Data records
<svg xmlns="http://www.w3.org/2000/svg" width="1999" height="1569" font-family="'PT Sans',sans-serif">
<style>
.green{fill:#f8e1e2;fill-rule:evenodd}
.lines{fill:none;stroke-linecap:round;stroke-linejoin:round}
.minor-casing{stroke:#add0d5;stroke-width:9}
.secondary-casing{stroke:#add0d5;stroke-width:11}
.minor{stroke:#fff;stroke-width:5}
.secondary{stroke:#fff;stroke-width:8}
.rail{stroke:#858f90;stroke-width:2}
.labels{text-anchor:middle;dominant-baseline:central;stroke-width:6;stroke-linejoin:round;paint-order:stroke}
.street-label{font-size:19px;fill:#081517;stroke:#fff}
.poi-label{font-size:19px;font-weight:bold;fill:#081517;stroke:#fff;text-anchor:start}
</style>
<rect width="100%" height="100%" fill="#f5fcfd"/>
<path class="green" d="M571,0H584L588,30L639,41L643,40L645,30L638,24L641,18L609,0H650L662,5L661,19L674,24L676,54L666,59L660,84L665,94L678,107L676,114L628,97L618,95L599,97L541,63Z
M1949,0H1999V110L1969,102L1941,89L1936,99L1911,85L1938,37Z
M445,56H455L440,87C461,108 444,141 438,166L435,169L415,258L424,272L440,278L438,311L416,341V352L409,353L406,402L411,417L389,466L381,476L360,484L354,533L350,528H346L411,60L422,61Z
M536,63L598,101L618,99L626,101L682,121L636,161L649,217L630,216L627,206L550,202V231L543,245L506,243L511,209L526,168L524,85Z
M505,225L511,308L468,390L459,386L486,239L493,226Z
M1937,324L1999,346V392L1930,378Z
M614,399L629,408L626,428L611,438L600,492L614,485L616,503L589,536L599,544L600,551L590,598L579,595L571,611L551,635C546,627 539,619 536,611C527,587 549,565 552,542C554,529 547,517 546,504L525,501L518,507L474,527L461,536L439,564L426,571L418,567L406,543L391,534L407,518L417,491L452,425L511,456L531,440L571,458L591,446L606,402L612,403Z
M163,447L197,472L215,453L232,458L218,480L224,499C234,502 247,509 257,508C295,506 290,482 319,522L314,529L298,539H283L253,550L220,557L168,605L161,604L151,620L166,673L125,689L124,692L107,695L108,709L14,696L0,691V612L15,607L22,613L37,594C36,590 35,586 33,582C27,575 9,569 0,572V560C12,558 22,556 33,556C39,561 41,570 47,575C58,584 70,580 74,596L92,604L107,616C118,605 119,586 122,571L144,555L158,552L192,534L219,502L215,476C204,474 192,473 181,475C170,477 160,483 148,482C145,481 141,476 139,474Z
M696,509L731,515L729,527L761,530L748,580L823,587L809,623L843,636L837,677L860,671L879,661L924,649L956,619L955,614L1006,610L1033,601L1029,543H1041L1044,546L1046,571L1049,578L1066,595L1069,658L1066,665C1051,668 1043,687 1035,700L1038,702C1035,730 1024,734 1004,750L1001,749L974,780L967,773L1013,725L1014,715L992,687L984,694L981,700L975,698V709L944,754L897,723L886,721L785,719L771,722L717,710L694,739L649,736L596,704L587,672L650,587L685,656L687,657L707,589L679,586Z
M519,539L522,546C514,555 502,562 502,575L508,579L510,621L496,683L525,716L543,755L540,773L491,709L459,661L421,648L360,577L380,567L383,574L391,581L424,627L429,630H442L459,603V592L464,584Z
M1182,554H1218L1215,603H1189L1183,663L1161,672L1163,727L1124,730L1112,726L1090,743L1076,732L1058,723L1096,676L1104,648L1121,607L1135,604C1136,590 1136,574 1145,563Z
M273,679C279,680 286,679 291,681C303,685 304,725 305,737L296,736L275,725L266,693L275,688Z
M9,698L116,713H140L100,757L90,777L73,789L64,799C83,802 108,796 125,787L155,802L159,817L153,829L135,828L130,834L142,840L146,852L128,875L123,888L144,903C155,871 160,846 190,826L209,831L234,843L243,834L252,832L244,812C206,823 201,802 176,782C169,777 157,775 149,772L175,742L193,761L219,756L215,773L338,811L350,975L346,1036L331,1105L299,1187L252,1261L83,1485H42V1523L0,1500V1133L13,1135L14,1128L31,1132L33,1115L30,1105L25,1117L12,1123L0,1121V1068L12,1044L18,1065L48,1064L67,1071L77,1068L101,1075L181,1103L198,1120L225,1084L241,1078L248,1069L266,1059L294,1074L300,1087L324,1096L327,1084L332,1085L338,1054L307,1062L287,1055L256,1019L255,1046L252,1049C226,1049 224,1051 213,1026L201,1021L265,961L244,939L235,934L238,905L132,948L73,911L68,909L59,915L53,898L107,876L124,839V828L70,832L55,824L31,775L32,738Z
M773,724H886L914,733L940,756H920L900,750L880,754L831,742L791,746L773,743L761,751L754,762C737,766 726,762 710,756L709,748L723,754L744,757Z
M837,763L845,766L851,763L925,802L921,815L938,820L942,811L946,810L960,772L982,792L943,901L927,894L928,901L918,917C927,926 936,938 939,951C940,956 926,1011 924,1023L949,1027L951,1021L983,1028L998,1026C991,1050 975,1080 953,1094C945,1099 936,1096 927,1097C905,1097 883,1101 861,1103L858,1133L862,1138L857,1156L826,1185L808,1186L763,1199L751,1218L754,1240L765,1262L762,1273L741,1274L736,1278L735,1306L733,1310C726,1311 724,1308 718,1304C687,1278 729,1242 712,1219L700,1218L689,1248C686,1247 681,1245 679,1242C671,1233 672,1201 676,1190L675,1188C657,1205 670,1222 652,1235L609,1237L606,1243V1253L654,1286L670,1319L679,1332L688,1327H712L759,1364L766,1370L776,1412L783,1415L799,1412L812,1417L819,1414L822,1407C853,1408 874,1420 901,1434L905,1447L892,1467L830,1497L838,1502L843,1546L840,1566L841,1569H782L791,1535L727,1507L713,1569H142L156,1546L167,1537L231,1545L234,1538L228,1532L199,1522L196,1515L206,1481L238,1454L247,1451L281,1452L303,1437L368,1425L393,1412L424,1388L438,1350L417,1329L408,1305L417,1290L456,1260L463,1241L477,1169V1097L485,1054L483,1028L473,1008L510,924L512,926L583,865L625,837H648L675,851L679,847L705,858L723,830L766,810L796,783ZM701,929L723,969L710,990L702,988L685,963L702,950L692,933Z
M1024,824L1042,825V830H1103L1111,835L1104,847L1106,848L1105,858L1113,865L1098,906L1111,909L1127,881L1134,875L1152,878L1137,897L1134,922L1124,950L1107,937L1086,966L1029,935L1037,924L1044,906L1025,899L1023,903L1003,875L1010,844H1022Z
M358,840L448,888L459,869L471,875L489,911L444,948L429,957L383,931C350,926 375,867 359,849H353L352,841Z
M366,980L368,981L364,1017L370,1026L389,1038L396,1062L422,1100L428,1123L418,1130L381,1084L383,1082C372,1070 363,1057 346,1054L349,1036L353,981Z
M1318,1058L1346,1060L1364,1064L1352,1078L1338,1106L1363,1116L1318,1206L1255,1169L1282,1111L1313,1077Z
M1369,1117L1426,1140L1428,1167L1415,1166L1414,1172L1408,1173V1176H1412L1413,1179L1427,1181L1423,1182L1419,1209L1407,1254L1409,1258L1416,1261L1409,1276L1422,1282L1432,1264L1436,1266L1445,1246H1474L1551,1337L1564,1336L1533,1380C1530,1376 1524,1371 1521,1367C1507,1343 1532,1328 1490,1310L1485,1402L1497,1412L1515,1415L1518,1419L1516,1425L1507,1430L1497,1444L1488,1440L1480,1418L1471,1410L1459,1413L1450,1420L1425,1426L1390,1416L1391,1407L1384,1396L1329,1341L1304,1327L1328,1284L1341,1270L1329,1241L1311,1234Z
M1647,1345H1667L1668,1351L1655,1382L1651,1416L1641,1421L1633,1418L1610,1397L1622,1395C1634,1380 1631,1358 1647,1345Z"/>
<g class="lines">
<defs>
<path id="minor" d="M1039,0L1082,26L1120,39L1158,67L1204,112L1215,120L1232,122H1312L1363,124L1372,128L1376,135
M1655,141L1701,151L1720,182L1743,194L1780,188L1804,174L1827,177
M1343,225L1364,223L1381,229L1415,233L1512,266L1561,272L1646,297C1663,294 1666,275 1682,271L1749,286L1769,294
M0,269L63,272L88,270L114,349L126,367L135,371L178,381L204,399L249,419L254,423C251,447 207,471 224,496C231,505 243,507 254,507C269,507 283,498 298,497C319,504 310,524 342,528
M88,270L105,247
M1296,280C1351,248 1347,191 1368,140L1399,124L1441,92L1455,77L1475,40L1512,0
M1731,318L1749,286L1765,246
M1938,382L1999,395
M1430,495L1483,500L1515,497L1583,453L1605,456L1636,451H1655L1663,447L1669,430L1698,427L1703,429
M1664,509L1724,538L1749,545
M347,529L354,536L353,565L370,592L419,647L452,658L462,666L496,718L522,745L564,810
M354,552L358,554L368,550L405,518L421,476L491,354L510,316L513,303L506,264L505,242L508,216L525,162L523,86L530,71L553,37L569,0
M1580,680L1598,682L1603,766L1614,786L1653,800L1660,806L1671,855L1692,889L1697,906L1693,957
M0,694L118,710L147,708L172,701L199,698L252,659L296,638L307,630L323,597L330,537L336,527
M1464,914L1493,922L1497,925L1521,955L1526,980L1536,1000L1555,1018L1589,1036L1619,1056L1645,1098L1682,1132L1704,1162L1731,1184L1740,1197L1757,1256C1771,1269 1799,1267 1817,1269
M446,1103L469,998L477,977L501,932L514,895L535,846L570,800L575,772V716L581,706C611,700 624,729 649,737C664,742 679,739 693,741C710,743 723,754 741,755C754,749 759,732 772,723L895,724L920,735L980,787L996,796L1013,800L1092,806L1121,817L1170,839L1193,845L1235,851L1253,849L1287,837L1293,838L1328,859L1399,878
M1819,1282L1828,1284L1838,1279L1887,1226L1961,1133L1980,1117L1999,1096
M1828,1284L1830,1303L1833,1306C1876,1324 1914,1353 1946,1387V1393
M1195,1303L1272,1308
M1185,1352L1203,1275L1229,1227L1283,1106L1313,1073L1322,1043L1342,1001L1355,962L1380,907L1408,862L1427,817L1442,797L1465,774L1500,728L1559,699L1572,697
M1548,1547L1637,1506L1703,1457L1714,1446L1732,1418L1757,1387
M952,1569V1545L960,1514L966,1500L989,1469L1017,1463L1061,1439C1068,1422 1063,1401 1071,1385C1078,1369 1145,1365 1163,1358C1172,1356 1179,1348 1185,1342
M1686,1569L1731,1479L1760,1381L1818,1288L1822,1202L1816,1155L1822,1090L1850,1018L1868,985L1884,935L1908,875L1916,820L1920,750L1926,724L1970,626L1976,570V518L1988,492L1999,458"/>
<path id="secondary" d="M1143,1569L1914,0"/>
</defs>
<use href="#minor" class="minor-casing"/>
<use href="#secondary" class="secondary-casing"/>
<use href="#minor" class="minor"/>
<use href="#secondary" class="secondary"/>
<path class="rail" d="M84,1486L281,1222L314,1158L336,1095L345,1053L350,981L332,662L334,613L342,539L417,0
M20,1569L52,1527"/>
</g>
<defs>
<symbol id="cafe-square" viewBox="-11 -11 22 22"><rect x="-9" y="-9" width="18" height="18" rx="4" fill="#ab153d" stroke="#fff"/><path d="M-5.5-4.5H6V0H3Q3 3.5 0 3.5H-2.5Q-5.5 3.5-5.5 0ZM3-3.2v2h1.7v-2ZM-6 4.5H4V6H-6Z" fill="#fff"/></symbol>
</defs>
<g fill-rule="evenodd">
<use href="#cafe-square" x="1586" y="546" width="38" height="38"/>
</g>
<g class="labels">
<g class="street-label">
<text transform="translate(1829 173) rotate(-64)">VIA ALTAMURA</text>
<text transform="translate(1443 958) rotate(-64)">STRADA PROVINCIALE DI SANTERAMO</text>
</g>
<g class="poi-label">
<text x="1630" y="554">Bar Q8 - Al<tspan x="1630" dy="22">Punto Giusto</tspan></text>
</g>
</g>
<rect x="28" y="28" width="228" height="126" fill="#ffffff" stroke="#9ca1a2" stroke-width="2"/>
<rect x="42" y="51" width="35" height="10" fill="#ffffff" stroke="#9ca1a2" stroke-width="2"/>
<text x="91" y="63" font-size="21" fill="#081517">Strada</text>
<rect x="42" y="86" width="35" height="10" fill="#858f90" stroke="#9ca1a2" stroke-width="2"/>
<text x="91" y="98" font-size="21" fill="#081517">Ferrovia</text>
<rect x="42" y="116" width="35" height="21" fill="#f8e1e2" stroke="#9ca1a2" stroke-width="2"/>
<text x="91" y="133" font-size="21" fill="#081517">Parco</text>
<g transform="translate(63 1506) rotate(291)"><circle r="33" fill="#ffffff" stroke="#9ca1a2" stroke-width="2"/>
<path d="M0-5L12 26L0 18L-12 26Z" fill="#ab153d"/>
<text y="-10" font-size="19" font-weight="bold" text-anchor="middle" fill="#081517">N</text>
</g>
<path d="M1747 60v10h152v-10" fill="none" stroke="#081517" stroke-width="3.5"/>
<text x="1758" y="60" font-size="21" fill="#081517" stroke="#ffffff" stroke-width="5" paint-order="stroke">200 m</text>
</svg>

## [Your assignment]
Which lines above hold the string "evenodd"? Copy each of them.

## [Written answer]
.green{fill:#f8e1e2;fill-rule:evenodd}
<g fill-rule="evenodd">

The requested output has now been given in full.